Scaling up revenue meant scaling up overheads, leaving organisations vulnerable to a downturn in the market, meaning a funder needed to remain tuned to a grant’s health, he said.

Consider the human cost

CEO Anita Hopkins reminded the webinar of the human side of constant adaptation to survive. “I think a failure on our side was that we [the Brian M. Davis Charitable Foundation] had supported certain organisations, and maybe this is a bit of a post-covid thing, to pivot so often and to keep trying new business models, new way of working,” she said. “There was an expectation that they would be able to keep doing that without an acknowledgement of the just sheer exhaustion involved in doing that and what it takes to keep doing that for a long period of time.

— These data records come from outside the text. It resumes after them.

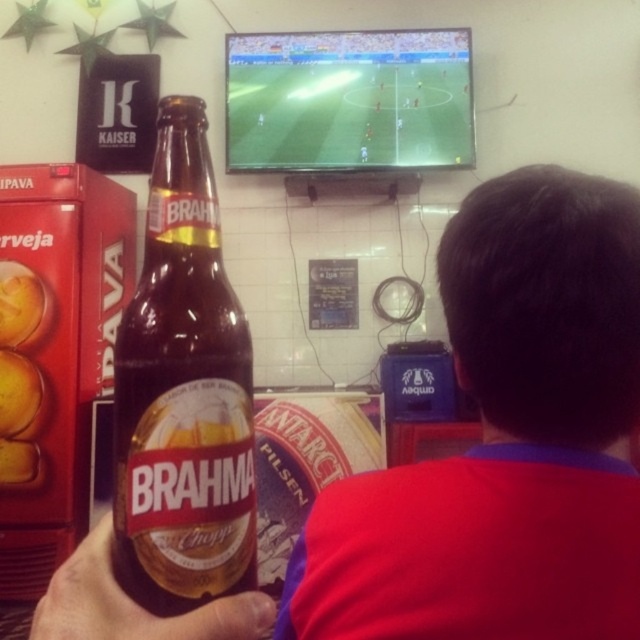
You are a delivery person who needs to place a package between the matte glass bottle at center and the green screen soccer field at upper center. The package is 6 feet long. Can you fit it between them without moving the existing objects?

The distance between the matte glass bottle at center and the green screen soccer field at upper center is 7.51 feet. Since the package is 6 feet long, it can fit between them as there is enough space.

You are a delivery person who needs to place a new Brahma beer bottle exactly where the brown glass bottle at center is currently located. What are the coordinates where you should place the new bottle?

Place the new Brahma beer bottle at coordinates point (182, 392) where the brown glass bottle at center is located.

You are a bartender who needs to place the brown glass bottle at center on the counter next to the green screen soccer field at upper center. Considering their heights, which object should you place first to ensure stability?

The brown glass bottle at center has a lesser height compared to green screen soccer field at upper center, so you should place the brown glass bottle at center first to ensure stability.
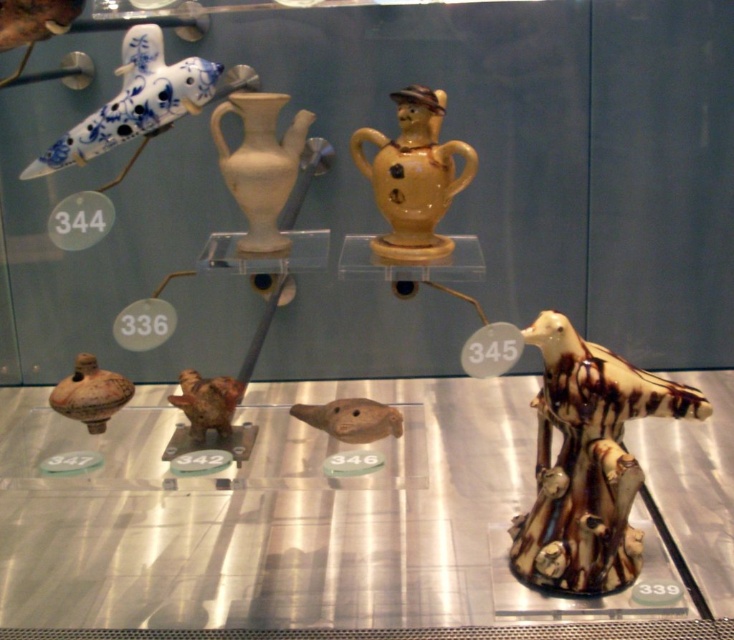
What is the 2D coordinate of the translucent glass table at lower center?

The translucent glass table at lower center is located at the 2D coordinate point of (265, 516).

You are a museum curator arranging items in the display case. You have a translucent glass table at lower center and a blue and white glazed bird at upper left. Which object should you place closer to the center of the case to ensure it is more visible to visitors?

The translucent glass table at lower center is larger in size than the blue and white glazed bird at upper left, so placing it closer to the center of the case would make it more visible to visitors due to its size.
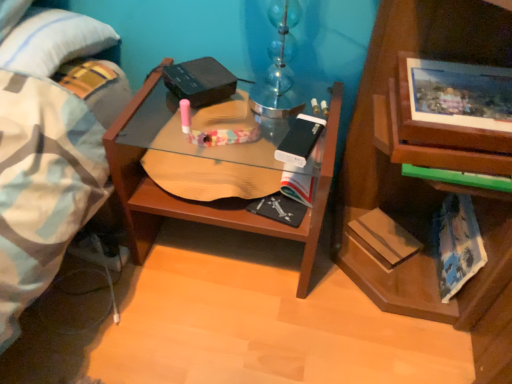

I think that's a real learning for us as funders.”

“We always say philanthropy should take risks and we are all open to failure and programs that don’t work, and we will learn from it,” Alberto Furlan said, “but there’s a lot at stake, and when you employ vulnerable people, obviously there’s even more at stake.”

While nobody wanted to see organisations that keep vulnerable people in work fail, there had been a profound realisation, he said, that “unless the outcome costs are covered, most social enterprises will not be sustainable, as in financially sustainable as a business itself.”

Matt Knopp agreed, saying that if there were no questions about a social enterprise leader’s integrity or skills, then the funder should tell that leader to simply go out and make their business great, instead of manacling them with demands.

“If we can create great businesses and solid businesses, that can then build a bit of cash into their models, the longer term of building outcomes and proving it will work better,” he said. “The problem, of course, is that funding tends to be in two-, three-year cycles, and people want to see quantifiable outcomes from that point. I think that, in itself, becomes a problem.”

Westpac Foundation senior advisor Lisa Waldron said the foundation had recently released research reports on the role of philanthropy in social enterprise, and on how philanthropists could better work together with grant recipients. The research had shown the need to plan for failures as well as potential success.

“Having those discussions really early and anticipating that there will be ebbs and flows and ups and downs and not just growth,” she said, “and actually factoring in and planning it will happen. Asking what will we be able to do to support as you’re going through this.”

Waldron said funders could push social enterprises or charities to create ambitious forecasts without recognising that this could increase risk as impact costs grew. “We want to be able to simplify that and not mask the financial risk and just be walking alongside them and asking, What does this organisation need from us at this time? That’s a new way of working,” she said.

Furlan said those receiving grants should also be open to learning from failure. “Because of funders, don’t try to be what you’re not,” he said. “A lot of organisations try to expand in businesses or in aspects of the businesses they fundamentally are not able to deliver on, despite the support or in spite of the support of funders. Almost inevitably, that comes to a pretty nasty conclusion.”

Just as funders needed to avoid driving organisations into areas they shouldn’t be attempting, organisations needed to admit when they couldn’t or didn’t want to do aspects of the work, Furlan said.

“Just be honest with yourself and don’t go for that grant if the environment it produces in the long term is worse than the one where you don’t have it,” he said. “That’s one of the learnings.”